Long became a father in his 30s, and began working all sorts of jobs to provide for his son.. At various times, he was an airport security worker, package handler, office clerk, piano mover, water ice seller, UPS worker, cashier, bouncer and a street sweeper, to name a few.

Everything changed when Long got a bad case of COVID-19 in January 2021. The illness hospitalized him for three weeks; he was put on oxygen to stay alive. After being discharged, his knee gave out, and then he was diagnosed with diabetes. He said he realized his life was passing him by.

"I felt in the moment like I'd wasted my life thus far," Long said. "I hadn't done anything I wanted to do. I hadn't gone anywhere that I wanted to go. I started feeling like maybe I didn't have a huge amount of time left. My dad died young. His dad died young. I didn't want to have to do that to my kid. I found my dad dead. I thought, if you're going to have a memory of me, have a good one."

It was around this time that Long got the call from "Jeopardy!" after taking its online entrance test. He had been a "Jeopardy!" fan long before he set foot on the Alex Trebek stage at Sony Pictures Studios.

"I would have loved to have met Alex Trebek," Long said. "He was a hero in my house. He's one of few white men I know that can pull off a perm."

He scraped together the money to head to California for the first time, thanks to friends and family, and showed up to "Jeopardy!" with no expectations or even much practice. While other contestants had studied arduously, Long was busy working.
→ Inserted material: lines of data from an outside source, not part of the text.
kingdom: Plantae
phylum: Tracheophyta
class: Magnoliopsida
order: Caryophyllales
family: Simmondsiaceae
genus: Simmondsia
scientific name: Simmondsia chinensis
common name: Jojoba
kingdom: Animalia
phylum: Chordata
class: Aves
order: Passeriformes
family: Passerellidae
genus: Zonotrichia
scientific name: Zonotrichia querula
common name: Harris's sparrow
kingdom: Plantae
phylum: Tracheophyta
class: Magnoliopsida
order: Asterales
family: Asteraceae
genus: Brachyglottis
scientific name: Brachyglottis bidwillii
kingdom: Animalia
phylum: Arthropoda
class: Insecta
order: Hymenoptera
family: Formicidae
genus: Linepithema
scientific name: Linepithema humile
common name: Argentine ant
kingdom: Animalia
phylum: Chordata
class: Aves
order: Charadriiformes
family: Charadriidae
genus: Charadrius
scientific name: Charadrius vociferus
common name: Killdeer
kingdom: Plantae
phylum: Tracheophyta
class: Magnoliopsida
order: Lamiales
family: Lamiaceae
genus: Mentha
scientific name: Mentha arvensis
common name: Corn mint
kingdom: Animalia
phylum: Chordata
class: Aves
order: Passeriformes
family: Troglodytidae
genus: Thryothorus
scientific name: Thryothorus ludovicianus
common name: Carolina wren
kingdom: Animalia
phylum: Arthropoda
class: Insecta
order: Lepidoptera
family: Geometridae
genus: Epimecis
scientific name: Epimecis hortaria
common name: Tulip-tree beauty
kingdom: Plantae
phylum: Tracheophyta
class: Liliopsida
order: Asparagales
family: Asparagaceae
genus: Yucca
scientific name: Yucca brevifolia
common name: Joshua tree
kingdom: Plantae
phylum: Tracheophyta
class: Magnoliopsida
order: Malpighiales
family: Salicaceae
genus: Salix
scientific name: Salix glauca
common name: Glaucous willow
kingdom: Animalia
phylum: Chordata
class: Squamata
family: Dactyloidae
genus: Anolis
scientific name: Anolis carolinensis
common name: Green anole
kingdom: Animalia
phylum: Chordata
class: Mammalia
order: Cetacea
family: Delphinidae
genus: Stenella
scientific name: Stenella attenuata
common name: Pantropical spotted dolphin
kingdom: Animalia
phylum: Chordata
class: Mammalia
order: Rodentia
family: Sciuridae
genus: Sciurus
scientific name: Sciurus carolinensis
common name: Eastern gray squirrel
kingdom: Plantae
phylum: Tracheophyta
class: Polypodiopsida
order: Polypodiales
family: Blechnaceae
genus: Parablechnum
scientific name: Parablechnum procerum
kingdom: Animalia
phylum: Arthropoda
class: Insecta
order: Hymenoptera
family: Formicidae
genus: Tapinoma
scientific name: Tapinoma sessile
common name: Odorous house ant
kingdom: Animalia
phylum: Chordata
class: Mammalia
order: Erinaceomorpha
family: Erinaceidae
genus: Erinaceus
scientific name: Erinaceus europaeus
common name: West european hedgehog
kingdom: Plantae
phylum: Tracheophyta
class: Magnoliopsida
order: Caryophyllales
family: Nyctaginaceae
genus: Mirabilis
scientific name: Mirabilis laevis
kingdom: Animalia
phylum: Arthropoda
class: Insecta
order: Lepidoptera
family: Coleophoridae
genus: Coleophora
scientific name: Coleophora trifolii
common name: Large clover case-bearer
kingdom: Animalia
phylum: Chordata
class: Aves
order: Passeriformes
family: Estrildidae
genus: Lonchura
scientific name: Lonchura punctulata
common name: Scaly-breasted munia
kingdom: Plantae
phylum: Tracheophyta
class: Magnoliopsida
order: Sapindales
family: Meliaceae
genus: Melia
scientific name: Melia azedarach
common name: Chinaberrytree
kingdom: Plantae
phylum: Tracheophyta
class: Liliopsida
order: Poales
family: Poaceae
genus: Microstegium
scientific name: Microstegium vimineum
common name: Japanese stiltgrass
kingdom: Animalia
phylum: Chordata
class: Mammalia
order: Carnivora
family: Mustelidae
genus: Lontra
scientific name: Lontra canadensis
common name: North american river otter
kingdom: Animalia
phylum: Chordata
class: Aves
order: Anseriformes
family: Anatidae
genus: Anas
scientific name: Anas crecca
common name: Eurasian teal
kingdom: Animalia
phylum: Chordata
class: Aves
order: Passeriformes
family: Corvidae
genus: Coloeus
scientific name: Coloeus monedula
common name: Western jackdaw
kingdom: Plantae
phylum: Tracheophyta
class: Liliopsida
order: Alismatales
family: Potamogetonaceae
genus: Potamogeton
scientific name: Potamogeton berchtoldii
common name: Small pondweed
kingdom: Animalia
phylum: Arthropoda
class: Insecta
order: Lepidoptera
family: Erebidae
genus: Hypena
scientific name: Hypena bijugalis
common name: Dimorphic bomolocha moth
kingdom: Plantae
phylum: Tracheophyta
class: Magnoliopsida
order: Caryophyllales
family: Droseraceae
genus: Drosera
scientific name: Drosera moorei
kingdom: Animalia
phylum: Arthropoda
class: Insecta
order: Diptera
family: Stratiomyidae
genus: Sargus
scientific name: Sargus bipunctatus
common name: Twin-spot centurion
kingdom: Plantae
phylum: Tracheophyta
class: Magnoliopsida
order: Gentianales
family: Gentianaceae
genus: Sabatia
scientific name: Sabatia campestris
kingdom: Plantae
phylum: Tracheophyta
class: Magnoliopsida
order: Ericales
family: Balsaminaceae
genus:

"These are people that all year long they study, buying books on the buzzer technique and all that," Long said. "When I've found out that people did that ... I felt like, oh, should I have studied? I guess, maybe."

Fans know the rest of the story: Long won 16 games in a row, and took home $299,400.

"I don't look smart, whatever that means – I look like a bruiser," Long said. "And people underestimate me a lot. I know I'm kind of smart. I know what I can do. There was a little tiny bit of class satisfaction. I don't mind admitting it ... that I came in and beat all these wonderful people. People like my mom, people like me, we've always watched the show. We've just never been represented on the show before, I guess you could say. But we're out here."

Since taking home the prize money, Long stopped working as a rideshare driver and bought a new truck. He met with people from a community improvement group for advice about what to do with this earnings, and they told him to prioritize himself, a foreign concept for him. 

"I wasn't a very reflective person, or anything like that, and I neglected myself for about 30 years," Long said. "So I figured now is the time. I have a rare chance, which it seems like a lot of Americans don't have anymore. Because I got time to improve myself, take a real good look at myself, you know?"

One of the most valuable things that Long said he received from his "Jeopardy!" experience is the abundance of extra time he now has, made possible by his newfound fortune.

"They say money can't buy happiness, but it buys everything that makes you happy – even time," Long said.